For her work in student development she has been honored by the National Orientation Directors Association (NODA) and the American College Personnel Association (ACPA). Schriver was the first woman to serve as president of NODA, and served as chair of the Commission for Admission, Orientation, and Retention for ACPA. Schriver has been honored by her fellow University of Tennessee Alumni, who established the Debby Moberly Schriver Endowment to grant scholarships to students working with first-year students in their capacities as Orientation Leaders.

In addition, Schriver is actively involved in local, civic organizations. She volunteers for the Girl Scouts, the Red Cross, and is a member of the Rotary Club. She developed a “Poet’s Corner,” a poetry writing class for local, third graders. She has been appointed a member of the Foster Care Review Board by the Knox County Juvenile Court. For her civic engagement, she is the recipient of numerous awards including: the American Red Cross Volunteer of the Year, University of Tennessee Chancellor’s Citation for Outstanding Achievement, University of Tennessee Woman of Achievement, and the Thanks Badge for Outstanding Leadership from the Girl Scouts of the USA.

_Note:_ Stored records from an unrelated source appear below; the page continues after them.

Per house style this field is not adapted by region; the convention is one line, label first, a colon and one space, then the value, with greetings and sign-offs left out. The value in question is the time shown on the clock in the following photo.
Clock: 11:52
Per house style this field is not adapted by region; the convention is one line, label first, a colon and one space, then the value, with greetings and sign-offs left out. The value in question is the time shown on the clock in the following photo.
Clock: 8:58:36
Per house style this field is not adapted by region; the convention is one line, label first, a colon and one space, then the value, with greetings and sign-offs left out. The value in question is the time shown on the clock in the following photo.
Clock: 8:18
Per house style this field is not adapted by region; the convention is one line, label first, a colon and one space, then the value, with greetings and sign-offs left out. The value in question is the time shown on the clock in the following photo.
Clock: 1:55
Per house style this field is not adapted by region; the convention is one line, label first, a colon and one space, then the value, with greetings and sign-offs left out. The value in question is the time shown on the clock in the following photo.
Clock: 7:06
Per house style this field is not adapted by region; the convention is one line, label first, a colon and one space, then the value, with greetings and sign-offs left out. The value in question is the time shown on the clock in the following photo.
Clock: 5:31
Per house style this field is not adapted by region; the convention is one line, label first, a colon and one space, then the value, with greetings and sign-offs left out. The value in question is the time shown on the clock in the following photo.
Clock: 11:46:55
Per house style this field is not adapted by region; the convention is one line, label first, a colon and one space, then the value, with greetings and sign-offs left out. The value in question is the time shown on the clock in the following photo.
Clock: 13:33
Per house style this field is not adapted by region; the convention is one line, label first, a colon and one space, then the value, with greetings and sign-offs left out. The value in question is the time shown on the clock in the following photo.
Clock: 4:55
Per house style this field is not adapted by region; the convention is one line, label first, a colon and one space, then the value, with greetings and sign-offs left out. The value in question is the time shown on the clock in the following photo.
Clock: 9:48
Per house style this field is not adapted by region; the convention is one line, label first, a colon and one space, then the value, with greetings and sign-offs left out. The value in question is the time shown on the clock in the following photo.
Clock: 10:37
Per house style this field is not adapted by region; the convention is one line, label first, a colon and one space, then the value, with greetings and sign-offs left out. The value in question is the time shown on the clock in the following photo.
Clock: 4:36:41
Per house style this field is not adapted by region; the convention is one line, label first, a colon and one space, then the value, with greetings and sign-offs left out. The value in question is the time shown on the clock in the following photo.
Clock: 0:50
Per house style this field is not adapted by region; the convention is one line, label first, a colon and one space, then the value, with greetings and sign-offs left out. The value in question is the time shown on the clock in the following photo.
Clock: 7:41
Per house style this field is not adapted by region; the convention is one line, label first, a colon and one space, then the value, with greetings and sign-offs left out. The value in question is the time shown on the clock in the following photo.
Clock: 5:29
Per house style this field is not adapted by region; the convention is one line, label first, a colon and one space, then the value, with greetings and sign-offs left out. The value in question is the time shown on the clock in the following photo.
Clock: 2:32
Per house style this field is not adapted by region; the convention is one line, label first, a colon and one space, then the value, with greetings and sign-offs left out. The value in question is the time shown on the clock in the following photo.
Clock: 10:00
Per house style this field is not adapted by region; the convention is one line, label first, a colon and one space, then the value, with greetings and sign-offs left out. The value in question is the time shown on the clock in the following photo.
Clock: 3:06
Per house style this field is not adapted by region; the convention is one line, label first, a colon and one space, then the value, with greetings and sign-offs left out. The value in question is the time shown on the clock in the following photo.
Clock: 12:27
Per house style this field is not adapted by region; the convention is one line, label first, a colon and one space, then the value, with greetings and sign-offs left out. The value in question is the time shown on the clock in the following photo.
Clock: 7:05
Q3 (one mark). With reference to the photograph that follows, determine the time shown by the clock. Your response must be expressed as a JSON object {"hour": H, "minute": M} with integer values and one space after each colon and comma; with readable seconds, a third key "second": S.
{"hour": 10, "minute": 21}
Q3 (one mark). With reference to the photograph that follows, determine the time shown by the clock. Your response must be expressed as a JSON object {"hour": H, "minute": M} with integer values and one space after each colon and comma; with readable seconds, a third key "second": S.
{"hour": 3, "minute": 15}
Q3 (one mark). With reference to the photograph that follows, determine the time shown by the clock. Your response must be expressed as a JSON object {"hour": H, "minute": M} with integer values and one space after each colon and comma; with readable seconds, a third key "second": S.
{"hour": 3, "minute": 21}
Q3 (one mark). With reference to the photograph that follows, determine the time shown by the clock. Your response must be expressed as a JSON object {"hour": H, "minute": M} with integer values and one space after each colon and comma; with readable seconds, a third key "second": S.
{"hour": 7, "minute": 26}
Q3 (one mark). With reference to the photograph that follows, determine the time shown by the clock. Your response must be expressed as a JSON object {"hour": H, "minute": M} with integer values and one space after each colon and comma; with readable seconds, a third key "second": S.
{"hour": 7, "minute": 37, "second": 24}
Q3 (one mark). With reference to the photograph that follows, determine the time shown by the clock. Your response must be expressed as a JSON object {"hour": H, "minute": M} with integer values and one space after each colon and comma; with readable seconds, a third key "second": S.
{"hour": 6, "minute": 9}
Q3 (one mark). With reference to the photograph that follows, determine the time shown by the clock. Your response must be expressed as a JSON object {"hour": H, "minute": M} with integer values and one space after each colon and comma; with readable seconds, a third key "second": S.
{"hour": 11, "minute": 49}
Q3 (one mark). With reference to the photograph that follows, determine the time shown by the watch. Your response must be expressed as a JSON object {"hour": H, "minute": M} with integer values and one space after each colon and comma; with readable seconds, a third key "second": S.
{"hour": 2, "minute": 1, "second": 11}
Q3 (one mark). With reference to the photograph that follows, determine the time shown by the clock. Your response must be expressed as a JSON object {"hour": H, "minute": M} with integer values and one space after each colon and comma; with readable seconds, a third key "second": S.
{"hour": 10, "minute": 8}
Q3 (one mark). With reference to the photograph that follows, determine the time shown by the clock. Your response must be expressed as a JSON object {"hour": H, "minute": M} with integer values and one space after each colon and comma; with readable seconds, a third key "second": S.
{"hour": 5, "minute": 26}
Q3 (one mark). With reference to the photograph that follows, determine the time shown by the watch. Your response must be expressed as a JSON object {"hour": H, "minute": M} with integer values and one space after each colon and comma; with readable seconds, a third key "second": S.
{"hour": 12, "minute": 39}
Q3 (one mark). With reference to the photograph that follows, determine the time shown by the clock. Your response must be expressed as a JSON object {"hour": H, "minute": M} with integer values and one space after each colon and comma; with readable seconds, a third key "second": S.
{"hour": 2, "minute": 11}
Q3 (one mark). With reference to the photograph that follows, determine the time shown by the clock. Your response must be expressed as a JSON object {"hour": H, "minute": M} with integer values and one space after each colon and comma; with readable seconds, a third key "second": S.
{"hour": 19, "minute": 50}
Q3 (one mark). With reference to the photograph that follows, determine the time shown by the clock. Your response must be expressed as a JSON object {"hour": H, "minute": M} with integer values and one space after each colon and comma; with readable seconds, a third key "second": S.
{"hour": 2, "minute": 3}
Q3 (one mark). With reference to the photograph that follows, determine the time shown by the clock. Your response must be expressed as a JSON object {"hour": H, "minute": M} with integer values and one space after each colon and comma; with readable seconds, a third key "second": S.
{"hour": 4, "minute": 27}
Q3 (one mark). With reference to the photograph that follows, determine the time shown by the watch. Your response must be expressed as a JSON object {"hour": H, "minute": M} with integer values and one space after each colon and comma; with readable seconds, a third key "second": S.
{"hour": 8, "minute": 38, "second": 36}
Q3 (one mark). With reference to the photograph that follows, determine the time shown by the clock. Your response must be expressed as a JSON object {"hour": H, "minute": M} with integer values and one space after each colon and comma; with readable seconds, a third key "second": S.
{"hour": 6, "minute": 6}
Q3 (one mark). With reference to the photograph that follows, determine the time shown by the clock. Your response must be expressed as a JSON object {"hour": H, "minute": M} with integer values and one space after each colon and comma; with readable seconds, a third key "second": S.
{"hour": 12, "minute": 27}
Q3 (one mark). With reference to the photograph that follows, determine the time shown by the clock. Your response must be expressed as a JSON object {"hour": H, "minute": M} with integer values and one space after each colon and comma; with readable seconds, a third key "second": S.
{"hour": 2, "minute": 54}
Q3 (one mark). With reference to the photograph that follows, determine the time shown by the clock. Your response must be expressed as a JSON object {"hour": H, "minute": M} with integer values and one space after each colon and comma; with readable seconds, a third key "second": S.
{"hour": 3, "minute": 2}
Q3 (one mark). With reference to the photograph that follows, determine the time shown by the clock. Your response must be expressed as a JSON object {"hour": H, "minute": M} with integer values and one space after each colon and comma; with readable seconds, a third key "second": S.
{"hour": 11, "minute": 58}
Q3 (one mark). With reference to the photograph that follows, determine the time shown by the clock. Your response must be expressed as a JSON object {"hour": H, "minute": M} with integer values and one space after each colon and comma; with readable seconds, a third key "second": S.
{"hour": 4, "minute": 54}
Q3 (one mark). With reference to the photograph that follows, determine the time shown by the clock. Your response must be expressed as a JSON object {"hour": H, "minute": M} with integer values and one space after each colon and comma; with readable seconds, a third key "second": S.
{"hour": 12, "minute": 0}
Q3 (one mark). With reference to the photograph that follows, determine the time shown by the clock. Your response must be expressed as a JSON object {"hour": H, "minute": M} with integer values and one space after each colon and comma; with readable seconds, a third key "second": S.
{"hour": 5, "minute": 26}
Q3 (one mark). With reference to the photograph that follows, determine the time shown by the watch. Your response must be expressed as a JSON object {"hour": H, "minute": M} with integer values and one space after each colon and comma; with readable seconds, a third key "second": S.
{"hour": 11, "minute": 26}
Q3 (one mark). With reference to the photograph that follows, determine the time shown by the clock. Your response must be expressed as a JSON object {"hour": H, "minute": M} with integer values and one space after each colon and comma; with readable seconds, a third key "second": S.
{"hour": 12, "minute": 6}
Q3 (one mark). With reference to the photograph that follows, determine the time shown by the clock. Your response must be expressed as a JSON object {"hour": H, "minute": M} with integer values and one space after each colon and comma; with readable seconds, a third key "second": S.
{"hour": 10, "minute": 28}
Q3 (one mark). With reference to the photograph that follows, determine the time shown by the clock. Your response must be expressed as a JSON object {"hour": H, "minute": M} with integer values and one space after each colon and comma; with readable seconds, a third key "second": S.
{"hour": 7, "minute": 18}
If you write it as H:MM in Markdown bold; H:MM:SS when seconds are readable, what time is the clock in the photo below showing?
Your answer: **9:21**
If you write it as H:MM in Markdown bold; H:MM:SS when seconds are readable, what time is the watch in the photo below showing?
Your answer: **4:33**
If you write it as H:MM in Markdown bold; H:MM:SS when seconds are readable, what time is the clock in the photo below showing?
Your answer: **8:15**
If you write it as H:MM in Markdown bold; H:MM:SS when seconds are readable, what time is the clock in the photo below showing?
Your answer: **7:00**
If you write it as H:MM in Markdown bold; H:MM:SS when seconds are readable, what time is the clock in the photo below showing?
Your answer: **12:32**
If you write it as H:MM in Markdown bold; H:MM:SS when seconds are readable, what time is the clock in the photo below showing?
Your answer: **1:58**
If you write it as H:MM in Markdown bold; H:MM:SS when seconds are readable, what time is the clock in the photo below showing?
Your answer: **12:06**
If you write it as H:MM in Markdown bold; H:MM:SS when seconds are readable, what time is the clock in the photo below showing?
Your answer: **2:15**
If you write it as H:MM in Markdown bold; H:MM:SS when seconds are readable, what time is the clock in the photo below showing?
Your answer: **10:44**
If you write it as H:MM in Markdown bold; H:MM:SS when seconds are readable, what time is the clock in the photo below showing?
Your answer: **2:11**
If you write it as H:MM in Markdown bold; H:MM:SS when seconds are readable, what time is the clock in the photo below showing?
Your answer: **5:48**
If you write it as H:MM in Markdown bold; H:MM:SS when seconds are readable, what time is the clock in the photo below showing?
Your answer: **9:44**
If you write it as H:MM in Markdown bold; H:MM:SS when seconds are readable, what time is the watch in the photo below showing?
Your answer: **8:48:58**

Schriver’s newest work tells the stories of the children rescued from the Tony Alamo Christian Ministries, and their new foster families. Schriver received a phone call two years ago from one of such families who asked her to write the story of their family.

Following a 2008 raid on the Tony Alamo Christian Ministries, these children, who lived their entire lives separated from the outside world as members of their cult, now struggled on their path toward stability. They had suffered both physical and mental abuse, and their journey toward freedom was extraordinarily painful, but, not without joy.

Up until his death in 2017, Alamo still ran his church from a federal penitentiary with the support of his faithful wives and followers. Experts estimate there are 5,000 cults in the United States, and that number is growing. Schriver feels that the experience of these children, now free from Tony Alamo gives us hope.

Schriver’s other works include: To Read My Heart, the Journal of Rachel Van Dyke 1810-1811, In the Footsteps of Champions: The University of Tennessee Lady Volunteers, the First Three Decades, and Ice ’n’ Go:  Score in Sports and Life.